Caminando iba, descalza, entre la hierba fresca y verde. Era noche de luna llena y entre los árboles penetraban intensos rayos de luna blanquecinos y resplandecientes. Alzabas la mirada y el cielo estrellado parecía brillar con más intensidad cuanto más le mirabas.
Anduve largo rato entre árboles caídos, pasé junto a la orilla de un río mientras el sonido del agua me reconfortaba de alguna forma. No estaba perdida, sólo dejaba que mis pasos guiaran mi camino.
Llegué, sin darme cuenta, al corazón del mismo bosque, un claro sin árboles, completamente despejado e iluminado por esa luna tan bella.
Allí, sentado en una roca, había un músico. Estaba improvisando, tocando para el bosque. Intentando no hacer ruído me acerqué y escuché. Su música pronto me atrajo y me envolvió, suave como un suspiro, fuerte como un abrazo, delicado como una caricia...
Él sólo sonrió, me miró intensamente y siguió tocando. En silencio me habló de mis sueños, de mis deseos, de mi pasado y de lo bonito y especial de mi presente. Cerré los ojos. Desnudó mi alma con calidez y ternura y embriagó mis sentidos con notas impalpables que me llevaron a un estado de éxtasis contínuo. Viajé a aquellos lugares que siempre imaginé. Me evadí de mi vida real para pensar en aquello que tal vez ya no pudiera llegar a tener o realizar.
Me enamoré de esa música. Era como si cada DO RE MI FA me hiciera el amor con dulzura y pasión, como si conociera rincones ocultos de mi misma que ni siquiera yo conocía. Me extravié entre tanto frenesí de emociones, me dejé llevar a un estado completamente eufórico admirada por el placer que la música me producía. Fue tal el delirio que, al rato, caí profundamente dormida.
Así pasó largo rato hasta que desperté. El músico ya no estaba. Miré a mi alrededor, le busqué. Tal vez fuese producto de mi imaginación... Sin embargo aquella mirada, aquella música perfecta, aquel sentimiento... Habían sido demasiado reales para aceptar que fueran sólo sueños.
Tras un largo suspiro, me levanté y continué mi camino.

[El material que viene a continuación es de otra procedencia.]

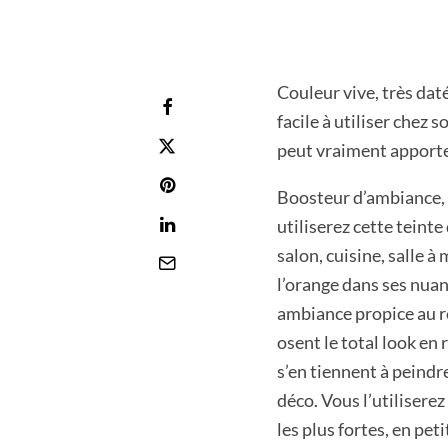
Couleur vive, très dat
facile à utiliser chez
peut vraiment apporter
Boosteur d’ambiance, i
utiliserez cette teint
salon, cuisine, salle 
l’orange dans ses nua
ambiance propice au re
osent le total look en 
s’en tiennent à peindr
déco. Vous l’utilisere
les plus fortes, en pet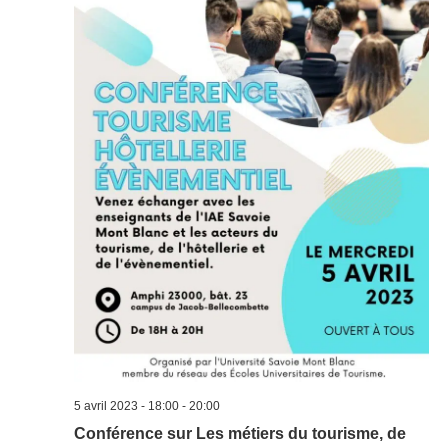
5 avril 2023 - 18:00
-
20:00
Conférence sur Les métiers du tourisme, de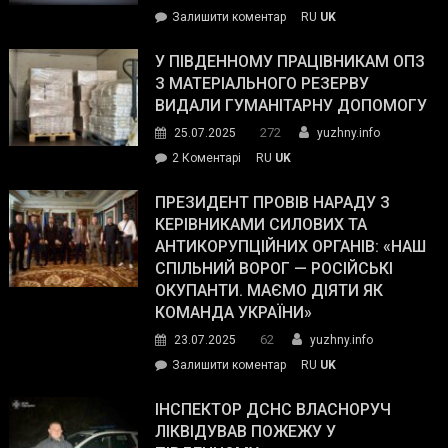
on
Залишити коментар
RU
UK
Зеленський
завойовує
У ПІВДЕННОМУ ПРАЦІВНИКАМ ОПЗ
симпатії
З МАТЕРІАЛЬНОГО РЕЗЕРВУ
виборців
ВИДАЛИ ГУМАНІТАРНУ ДОПОМОГУ
Трампа
272
25.07.2025
yuzhny.info
–
до
2 Коментарі
RU
UK
The
У
Wall
Південному
ПРЕЗИДЕНТ ПРОВІВ НАРАДУ З
Street
працівникам
КЕРІВНИКАМИ СИЛОВИХ ТА
Journal.
ОПЗ
АНТИКОРУПЦІЙНИХ ОРГАНІВ: «НАШ
з
СПІЛЬНИЙ ВОРОГ — РОСІЙСЬКІ
матеріального
ОКУПАНТИ. МАЄМО ДІЯТИ ЯК
резерву
КОМАНДА УКРАЇНИ»
видали
62
23.07.2025
yuzhny.info
гуманітарну
on
Залишити коментар
RU
UK
допомогу
Президент
провів
ІНСПЕКТОР ДСНС ВЛАСНОРУЧ
нараду
ЛІКВІДУВАВ ПОЖЕЖУ У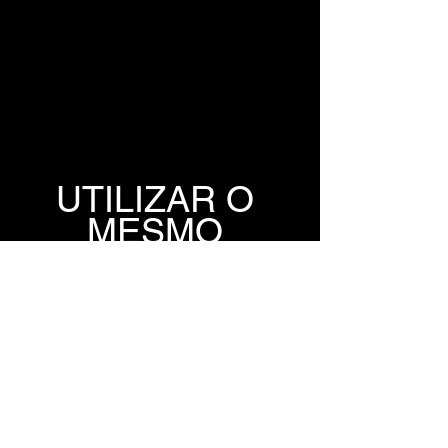
UTILIZAR O 
MESMO 
TUTORIAL DO 
Resident Evil 
Requiem
LINK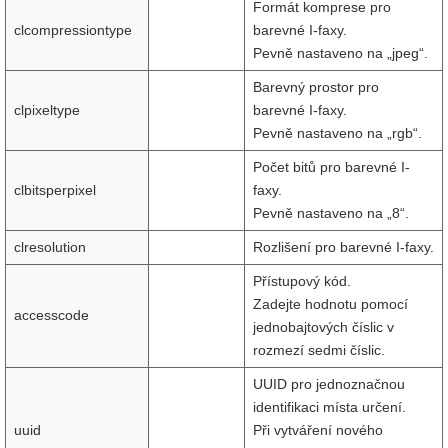
Formát komprese pro
clcompressiontype
barevné I-faxy.
Pevně nastaveno na „jpeg“.
Barevný prostor pro
clpixeltype
barevné I-faxy.
Pevně nastaveno na „rgb“.
Počet bitů pro barevné I-
clbitsperpixel
faxy.
Pevně nastaveno na „8“.
clresolution
Rozlišení pro barevné I-faxy.
Přístupový kód.
Zadejte hodnotu pomocí
accesscode
jednobajtových číslic v
rozmezí sedmi číslic.
UUID pro jednoznačnou
identifikaci místa určení.
uuid
Při vytváření nového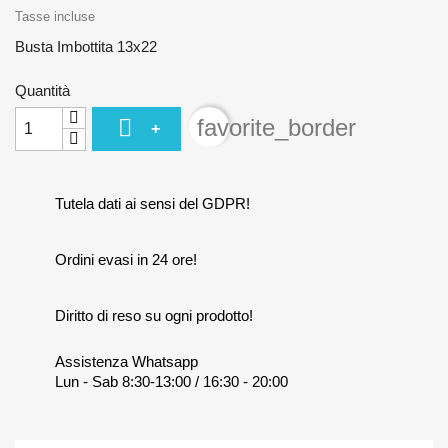
Tasse incluse
Busta Imbottita 13x22
Quantità

favorite_border
+
Tutela dati ai sensi del GDPR!
Ordini evasi in 24 ore!
Diritto di reso su ogni prodotto!
Assistenza Whatsapp
Lun - Sab 8:30-13:00 / 16:30 - 20:00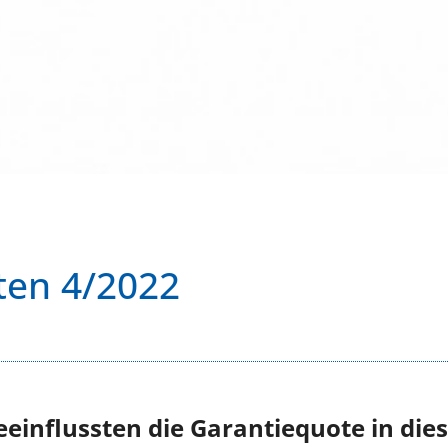
ten 4/2022
einflussten die Garantiequote in die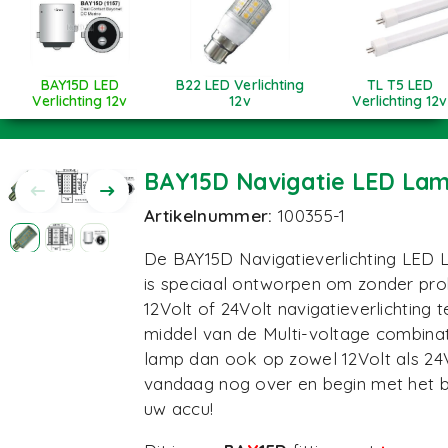
BAY15D LED
B22 LED Verlichting
TL T5 LED
Verlichting 12v
12v
Verlichting 12v
BAY15D Navigatie LED Lam
Artikelnummer:
100355-1
De BAY15D Navigatieverlichting LED 
is speciaal ontworpen om zonder pro
12Volt of 24Volt navigatieverlichting
middel van de Multi-voltage combina
lamp dan ook op zowel 12Volt als 24
vandaag nog over en begin met het 
uw accu!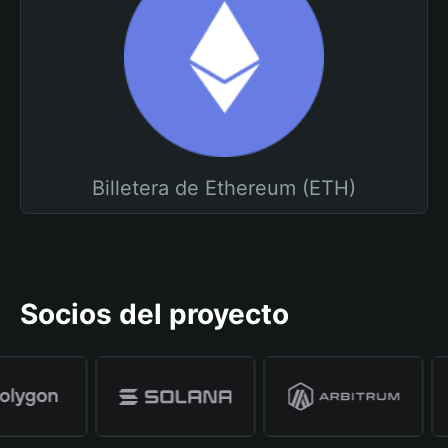
Billetera de Ethereum (ETH)
Socios del proyecto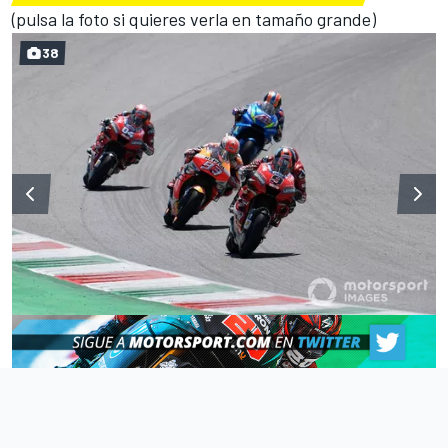
(pulsa la foto si quieres verla en tamaño grande)
38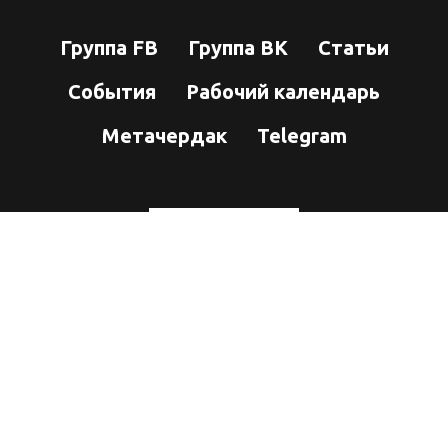
Группа FB
Группа ВК
Статьи
События
Рабочий календарь
Метачердак
Telegram
Телефон: +7 905 255 26 42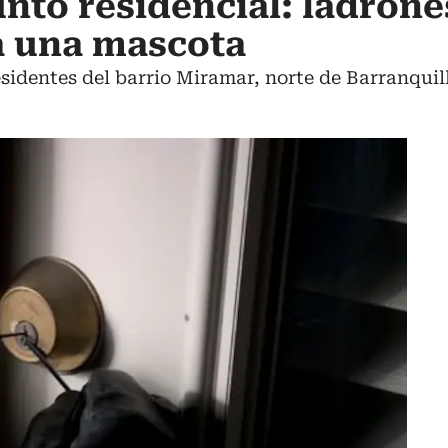
nto residencial: ladrone
a una mascota
esidentes del barrio Miramar, norte de Barranquil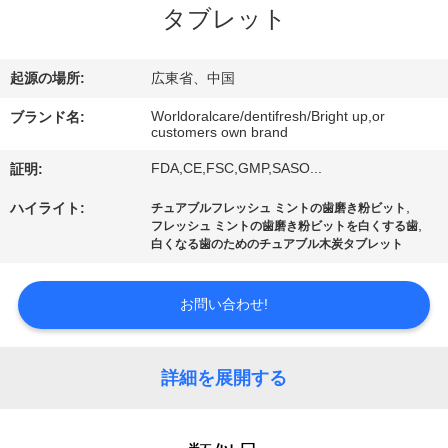
デ
タブレット
オ
起源の場所:
広東省、中国
私
Worldoralcare/dentifresh/Bright up,or
ブランド名:
customers own brand
達
FDA,CE,FSC,GMP,SASO...
証明:
に
,
ハイライト:
チュアブルフレッシュ ミントの歯磨き粉ビット
つ
,
フレッシュ ミントの歯磨き粉ビットを白くする歯
白くなる歯のためのチュアブル木炭タブレット
い
て
お問い合わせ!
工
詳細を展開する
場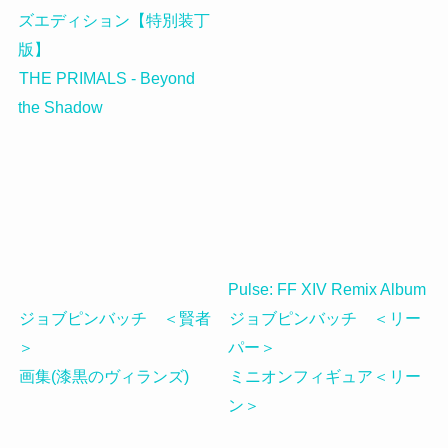
ズエディション【特別装丁
版】
THE PRIMALS - Beyond
the Shadow
Pulse: FF XIV Remix Album
ジョブピンバッチ ＜賢者
ジョブピンバッチ ＜リー
＞
パー＞
画集(漆黒のヴィランズ)
ミニオンフィギュア＜リー
ン＞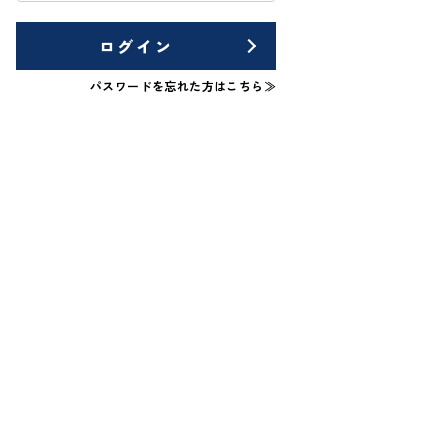
ログイン
パスワードを忘れた方はこちら≫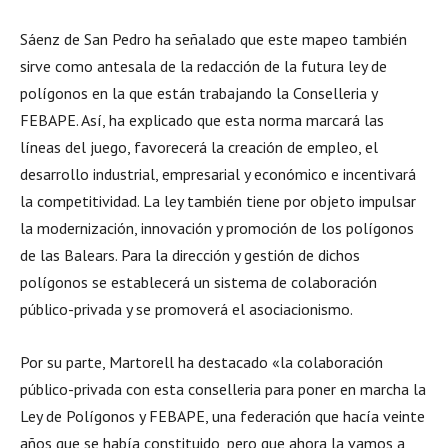
Sáenz de San Pedro ha señalado que este mapeo también
sirve como antesala de la redacción de la futura ley de
polígonos en la que están trabajando la Conselleria y
FEBAPE. Así, ha explicado que esta norma marcará las
líneas del juego, favorecerá la creación de empleo, el
desarrollo industrial, empresarial y económico e incentivará
la competitividad. La ley también tiene por objeto impulsar
la modernización, innovación y promoción de los polígonos
de las Balears. Para la dirección y gestión de dichos
polígonos se establecerá un sistema de colaboración
público-privada y se promoverá el asociacionismo.
Por su parte, Martorell ha destacado «la colaboración
público-privada con esta conselleria para poner en marcha la
Ley de Polígonos y FEBAPE, una federación que hacía veinte
años que se había constituido, pero que ahora la vamos a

Cada paso que daba ahora era distinto: eran más livianos, diferentes. De alguna manera aquella experiencia me había transformado. No sabría decir cómo ni por qué. Pero allí estaba yo, alejándome del corazón de ese bosque, extrañamente triste y feliz, pero con la seguridad de que algún día volvería a encontrarme con aquel músico y con su magia.
Y esto es lo que ocurre cuando escucho "Andare" y "Primavera" de Ludovico Einaudi.